Prime Minister Justin Trudeau delivered his “whatever it takes” moment this past week during the throne speech. Adding, “Now is not the time for austerity.”

Cue the fiscal bazooka. Trudeaus 17 page speech promised a plethora of spending, most notably an extension of Canada’s emergency wage subsidy. The program will be in place until at least Summer 2021 and is expected to cost an additional $40B. Further, the popular CERB program, which has since been rebranded the ‘Canada Recovery Benefit’ will increase back to $500/ week, up from the initially proposed $400/ week. Yes, it’s raining loonies in Canada. Canada’s budget deficit ballooned to $148B from April to July, that’s up from just $1.6B a year ago.

Of course, this begs the question, how will it all be repaid? To no surprise, Governor General Julie Payette is recommending a wealth tax, suggesting the government would “identify additional ways to tax extreme wealth inequality, including by concluding work to limit the stock option deduction for wealthy individuals at large, established corporations, and addressing corporate tax avoidance by digital giants.”

You could see this coming from a mile away, it’s an easy sell politically, but in reality, won’t move the needle. No amount of taxation can repay this debt. Instead, let’s turn our attention to the Bank of Canada. The Bank of Canada has bought 80% of Government of Canada bond issuance since March. At the current pace they will own about 60% of all Government of Canada securities by the end of 2021. If you aren’t familiar with Modern Monetary Theory, it’s time to start reading.

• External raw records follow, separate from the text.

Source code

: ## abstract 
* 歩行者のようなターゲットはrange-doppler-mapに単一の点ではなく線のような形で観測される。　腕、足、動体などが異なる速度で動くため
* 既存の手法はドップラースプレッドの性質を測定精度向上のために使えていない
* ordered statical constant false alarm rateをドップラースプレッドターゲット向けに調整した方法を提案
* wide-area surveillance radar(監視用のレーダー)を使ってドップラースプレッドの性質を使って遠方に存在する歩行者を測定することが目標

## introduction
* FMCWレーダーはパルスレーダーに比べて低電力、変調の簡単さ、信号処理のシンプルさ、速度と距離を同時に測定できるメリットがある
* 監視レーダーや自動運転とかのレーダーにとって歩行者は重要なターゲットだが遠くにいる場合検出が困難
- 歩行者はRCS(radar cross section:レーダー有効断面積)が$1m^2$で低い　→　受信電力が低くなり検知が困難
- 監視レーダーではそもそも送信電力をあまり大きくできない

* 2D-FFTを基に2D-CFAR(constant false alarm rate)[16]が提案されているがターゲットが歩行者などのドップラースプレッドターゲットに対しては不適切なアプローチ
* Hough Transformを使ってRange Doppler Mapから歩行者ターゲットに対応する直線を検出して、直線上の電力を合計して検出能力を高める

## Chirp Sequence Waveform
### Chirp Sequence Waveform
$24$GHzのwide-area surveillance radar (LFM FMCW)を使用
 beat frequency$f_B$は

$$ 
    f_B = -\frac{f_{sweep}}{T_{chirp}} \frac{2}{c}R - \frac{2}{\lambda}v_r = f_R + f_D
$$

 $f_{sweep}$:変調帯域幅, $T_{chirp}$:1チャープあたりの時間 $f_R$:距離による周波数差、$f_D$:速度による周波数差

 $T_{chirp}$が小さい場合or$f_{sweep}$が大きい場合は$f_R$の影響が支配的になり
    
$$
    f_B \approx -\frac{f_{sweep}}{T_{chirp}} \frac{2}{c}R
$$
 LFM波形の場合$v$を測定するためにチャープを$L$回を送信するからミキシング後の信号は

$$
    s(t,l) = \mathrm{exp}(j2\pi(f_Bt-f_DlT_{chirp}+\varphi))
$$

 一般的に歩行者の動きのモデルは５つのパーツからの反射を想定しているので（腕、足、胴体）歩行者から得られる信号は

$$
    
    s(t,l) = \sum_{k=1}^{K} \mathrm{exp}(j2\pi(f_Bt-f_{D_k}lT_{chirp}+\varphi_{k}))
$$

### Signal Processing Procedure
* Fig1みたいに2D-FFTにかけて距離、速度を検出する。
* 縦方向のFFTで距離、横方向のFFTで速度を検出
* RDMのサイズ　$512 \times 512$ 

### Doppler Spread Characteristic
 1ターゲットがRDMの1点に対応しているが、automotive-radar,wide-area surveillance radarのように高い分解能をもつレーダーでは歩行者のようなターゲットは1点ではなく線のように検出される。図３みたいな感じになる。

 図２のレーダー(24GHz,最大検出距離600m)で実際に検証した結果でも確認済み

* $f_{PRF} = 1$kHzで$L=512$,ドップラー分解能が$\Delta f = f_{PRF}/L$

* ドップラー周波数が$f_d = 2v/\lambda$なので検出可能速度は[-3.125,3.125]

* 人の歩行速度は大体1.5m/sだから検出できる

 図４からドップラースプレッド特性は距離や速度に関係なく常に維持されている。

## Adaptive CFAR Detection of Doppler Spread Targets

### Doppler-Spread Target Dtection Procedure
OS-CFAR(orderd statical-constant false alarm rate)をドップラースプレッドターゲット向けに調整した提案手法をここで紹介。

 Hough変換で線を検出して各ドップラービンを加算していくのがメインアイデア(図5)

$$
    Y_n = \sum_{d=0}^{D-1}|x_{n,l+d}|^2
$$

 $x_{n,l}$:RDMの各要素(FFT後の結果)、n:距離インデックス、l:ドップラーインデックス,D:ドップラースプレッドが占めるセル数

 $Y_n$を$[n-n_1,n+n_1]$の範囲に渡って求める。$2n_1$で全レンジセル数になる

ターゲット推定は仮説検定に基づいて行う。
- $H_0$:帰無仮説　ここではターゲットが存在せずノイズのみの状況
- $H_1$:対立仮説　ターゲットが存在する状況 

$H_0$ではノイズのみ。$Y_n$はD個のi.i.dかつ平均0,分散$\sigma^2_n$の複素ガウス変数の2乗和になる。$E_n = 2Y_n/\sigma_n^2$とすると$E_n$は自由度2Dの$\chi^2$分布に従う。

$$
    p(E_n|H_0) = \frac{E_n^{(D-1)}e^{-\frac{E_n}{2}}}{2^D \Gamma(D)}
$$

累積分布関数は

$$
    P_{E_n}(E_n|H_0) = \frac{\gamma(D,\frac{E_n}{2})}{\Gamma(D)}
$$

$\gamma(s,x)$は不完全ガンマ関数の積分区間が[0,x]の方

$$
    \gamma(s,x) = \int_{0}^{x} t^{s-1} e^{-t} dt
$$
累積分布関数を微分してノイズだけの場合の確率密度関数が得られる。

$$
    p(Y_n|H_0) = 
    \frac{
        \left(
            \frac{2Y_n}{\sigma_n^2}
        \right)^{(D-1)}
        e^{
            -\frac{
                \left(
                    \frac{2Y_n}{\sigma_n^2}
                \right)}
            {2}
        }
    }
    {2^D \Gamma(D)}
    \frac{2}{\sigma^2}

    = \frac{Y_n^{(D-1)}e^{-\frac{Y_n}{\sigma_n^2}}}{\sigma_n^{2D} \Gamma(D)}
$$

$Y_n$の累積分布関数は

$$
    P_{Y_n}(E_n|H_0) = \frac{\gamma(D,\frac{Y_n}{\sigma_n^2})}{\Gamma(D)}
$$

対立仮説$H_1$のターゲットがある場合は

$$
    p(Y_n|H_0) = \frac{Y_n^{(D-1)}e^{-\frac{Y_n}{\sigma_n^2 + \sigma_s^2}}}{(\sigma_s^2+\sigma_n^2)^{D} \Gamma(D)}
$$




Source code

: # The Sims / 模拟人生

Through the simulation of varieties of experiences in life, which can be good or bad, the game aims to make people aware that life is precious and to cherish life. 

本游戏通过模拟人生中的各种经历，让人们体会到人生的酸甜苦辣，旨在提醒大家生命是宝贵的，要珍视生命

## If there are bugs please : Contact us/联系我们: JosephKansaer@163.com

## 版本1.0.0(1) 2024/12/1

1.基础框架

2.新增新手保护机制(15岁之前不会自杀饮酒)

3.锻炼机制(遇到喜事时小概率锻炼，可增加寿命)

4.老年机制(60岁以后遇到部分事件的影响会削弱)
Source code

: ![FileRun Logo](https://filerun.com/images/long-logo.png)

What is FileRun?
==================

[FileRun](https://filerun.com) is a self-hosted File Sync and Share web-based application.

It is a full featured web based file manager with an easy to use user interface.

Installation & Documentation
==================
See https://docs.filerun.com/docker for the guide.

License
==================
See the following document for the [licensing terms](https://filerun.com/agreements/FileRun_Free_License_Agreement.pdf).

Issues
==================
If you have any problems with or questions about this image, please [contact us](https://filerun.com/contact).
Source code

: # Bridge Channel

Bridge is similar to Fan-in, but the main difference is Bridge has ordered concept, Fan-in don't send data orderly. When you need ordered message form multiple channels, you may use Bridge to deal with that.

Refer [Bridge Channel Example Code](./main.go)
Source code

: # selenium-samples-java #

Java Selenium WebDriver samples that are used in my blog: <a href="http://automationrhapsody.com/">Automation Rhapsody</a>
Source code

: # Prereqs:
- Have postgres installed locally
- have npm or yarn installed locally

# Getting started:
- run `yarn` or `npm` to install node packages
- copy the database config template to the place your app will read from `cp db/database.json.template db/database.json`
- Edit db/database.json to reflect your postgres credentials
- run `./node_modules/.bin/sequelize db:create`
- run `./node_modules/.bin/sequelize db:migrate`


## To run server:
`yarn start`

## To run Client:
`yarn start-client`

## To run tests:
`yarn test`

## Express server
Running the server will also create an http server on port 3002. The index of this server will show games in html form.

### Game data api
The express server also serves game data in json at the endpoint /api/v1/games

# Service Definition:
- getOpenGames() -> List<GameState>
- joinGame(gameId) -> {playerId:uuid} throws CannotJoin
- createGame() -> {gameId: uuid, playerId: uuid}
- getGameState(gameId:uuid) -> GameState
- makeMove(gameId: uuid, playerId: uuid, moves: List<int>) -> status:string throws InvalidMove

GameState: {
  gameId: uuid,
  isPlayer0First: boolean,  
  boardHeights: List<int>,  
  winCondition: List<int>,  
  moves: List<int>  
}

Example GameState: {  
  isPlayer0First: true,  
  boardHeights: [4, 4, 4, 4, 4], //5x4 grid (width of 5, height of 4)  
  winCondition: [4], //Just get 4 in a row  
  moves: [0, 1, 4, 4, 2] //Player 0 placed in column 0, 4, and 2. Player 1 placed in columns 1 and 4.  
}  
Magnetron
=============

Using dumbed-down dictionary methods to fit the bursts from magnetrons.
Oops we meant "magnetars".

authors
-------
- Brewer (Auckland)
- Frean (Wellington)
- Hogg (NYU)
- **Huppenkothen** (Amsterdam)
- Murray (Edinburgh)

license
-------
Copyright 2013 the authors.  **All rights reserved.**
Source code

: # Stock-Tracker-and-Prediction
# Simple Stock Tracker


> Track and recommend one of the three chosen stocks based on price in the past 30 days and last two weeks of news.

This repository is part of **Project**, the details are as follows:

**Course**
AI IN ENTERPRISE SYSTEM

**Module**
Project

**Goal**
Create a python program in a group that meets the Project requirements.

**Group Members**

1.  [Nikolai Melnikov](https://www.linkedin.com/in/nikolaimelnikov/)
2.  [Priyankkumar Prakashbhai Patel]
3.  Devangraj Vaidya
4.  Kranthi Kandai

This has obvious investment implications, and is a key reason behind the resiliency of the nations housing market. It has also prompted CMHC to temper their forecasts for a steep decline in home prices. “This is very much a path-dependent forecast. That was a ‘the pandemic was going to be horrible, deep,’ and it’s been pretty bad, but government income support, government fiscal support, government monetary policy support have helped alleviate some of those pressures.” Instead, “we think high single-digit [percentage] negative adjustment is what we can expect in most markets.”

Helicopter money has caressed the blow to levered households, who were, and arguably still are, the highest risk of enduring a credit crisis. It’s hard to envision a scenario where Governments suddenly have a change of heart and reverse social spending. The helicopter drop is here to stay.

Three Things I’m Watching:

1. At its current pace, the Bank of Canada is expected to own nearly 60% of the bond market by the end of 2021.

2. No borrower left behind. Housing boom courtesy of the Bank of Canada.

3. Retail sales in Canada have enjoyed a V-shape recovery with the help of helicopter money. (Via Capital Economics Canada)


  1. Hi Steve, I am not well versed on economic policy, but what I don’t understand is if the Bank Of Canada owns all the bad debt, what happens to the foreclosures if/when they happen?